• _EXERCISE_
Give back exactly the lines of the data below, starting with the line that has "left wrist: (295, 271)" and going on through the line that has "left hip: (171, 348)".

• _INFORMATION_
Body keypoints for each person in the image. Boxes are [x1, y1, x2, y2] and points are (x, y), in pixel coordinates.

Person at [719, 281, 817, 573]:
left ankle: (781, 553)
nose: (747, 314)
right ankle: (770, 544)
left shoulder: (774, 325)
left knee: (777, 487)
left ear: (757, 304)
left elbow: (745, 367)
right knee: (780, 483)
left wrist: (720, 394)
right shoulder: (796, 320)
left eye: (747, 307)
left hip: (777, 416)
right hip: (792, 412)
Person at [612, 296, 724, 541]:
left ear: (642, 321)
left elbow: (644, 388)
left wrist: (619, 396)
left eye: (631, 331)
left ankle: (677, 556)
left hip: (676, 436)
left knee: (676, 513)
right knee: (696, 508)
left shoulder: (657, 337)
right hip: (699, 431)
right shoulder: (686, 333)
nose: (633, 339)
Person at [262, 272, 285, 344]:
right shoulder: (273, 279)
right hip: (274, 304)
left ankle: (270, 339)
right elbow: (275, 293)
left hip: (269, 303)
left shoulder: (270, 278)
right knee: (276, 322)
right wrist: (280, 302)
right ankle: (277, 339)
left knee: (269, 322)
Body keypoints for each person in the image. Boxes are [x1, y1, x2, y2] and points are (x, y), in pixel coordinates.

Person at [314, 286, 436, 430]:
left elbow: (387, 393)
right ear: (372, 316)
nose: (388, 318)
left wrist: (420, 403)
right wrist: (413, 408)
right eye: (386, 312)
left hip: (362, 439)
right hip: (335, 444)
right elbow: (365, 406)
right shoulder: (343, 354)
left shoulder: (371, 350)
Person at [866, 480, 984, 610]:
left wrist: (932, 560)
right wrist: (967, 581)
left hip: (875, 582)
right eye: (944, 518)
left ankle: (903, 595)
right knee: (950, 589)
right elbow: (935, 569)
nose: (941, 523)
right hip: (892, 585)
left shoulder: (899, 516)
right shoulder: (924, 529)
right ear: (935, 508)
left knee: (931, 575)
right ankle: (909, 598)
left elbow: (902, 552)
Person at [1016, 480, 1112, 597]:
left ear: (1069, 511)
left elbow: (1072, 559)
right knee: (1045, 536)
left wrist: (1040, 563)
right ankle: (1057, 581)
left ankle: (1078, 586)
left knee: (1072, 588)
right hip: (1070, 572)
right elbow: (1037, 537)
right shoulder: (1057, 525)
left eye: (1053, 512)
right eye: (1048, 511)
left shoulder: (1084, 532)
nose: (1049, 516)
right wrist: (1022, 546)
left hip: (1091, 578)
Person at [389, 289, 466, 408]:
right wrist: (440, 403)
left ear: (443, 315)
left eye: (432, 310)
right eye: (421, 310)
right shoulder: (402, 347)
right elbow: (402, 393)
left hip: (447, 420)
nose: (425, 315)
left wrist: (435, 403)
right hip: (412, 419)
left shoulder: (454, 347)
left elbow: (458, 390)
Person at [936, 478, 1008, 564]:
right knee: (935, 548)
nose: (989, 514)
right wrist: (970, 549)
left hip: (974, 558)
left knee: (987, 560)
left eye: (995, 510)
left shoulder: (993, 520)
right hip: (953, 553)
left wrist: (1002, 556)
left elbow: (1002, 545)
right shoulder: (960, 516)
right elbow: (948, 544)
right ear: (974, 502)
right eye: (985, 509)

...

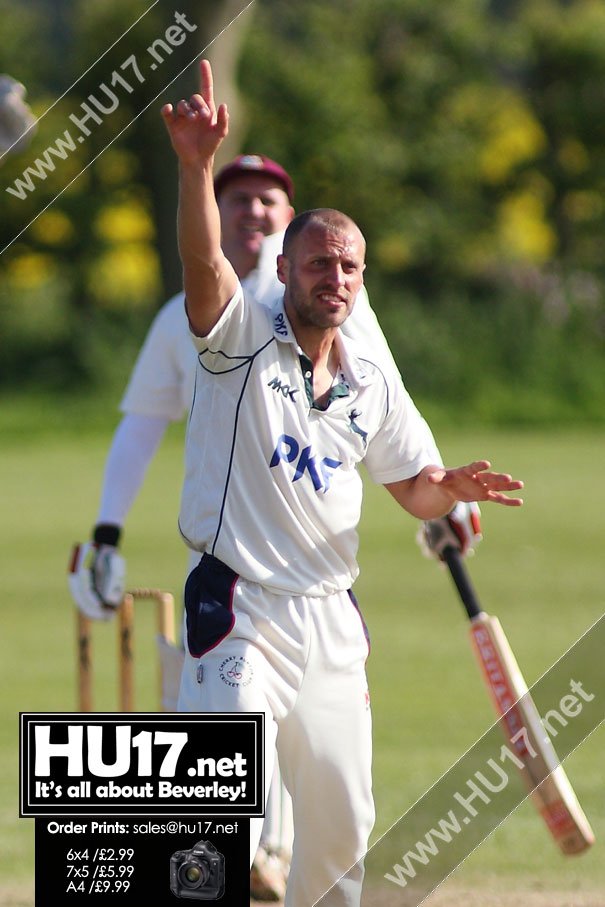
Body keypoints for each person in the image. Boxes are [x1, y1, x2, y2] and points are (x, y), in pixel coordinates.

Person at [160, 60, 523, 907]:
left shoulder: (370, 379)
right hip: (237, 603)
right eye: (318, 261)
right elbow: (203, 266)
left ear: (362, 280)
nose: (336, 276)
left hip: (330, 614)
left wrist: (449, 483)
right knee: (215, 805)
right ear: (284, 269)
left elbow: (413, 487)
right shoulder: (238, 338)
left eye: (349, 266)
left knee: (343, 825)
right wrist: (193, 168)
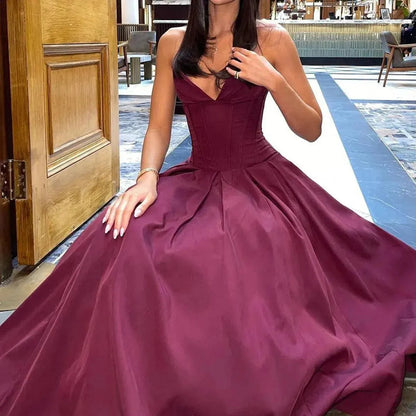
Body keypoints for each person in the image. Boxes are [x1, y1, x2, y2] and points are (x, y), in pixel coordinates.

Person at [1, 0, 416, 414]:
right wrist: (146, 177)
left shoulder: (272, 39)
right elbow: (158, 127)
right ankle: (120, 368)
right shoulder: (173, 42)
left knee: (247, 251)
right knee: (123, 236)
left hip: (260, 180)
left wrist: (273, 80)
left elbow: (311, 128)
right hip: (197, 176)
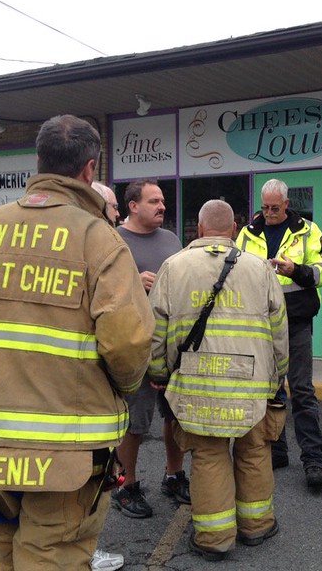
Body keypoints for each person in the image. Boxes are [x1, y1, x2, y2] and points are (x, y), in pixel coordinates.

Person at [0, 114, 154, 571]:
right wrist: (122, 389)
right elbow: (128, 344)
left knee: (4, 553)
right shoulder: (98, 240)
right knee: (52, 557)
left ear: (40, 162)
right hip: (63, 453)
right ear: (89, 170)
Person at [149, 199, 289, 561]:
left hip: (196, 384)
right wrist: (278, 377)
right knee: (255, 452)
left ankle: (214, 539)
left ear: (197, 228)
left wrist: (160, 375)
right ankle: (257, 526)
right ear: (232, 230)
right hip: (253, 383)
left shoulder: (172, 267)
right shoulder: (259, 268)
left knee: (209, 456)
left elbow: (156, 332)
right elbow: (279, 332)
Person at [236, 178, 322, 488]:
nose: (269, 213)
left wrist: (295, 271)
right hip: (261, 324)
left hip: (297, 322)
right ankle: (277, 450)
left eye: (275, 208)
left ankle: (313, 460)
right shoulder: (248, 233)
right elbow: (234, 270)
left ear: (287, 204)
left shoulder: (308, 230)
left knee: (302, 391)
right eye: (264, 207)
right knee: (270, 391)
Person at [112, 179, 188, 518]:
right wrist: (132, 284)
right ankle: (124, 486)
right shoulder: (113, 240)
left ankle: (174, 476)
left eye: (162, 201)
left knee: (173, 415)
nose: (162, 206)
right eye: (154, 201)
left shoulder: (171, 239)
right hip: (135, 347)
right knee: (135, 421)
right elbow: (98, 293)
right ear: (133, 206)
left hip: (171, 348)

• _ANSWER SPACE_
left wrist: (295, 271)
right hip: (261, 324)
left hip: (297, 322)
right ankle: (277, 450)
left eye: (275, 208)
left ankle: (313, 460)
right shoulder: (248, 233)
right elbow: (234, 270)
left ear: (287, 204)
left shoulder: (308, 230)
left knee: (302, 391)
right eye: (264, 207)
right knee: (270, 391)
Person at [112, 179, 188, 518]:
right wrist: (132, 284)
right ankle: (124, 486)
right shoulder: (113, 240)
left ankle: (174, 476)
left eye: (162, 201)
left knee: (173, 415)
nose: (162, 206)
right eye: (154, 201)
left shoulder: (171, 239)
right hip: (135, 347)
right knee: (135, 421)
right elbow: (98, 293)
right ear: (133, 206)
left hip: (171, 348)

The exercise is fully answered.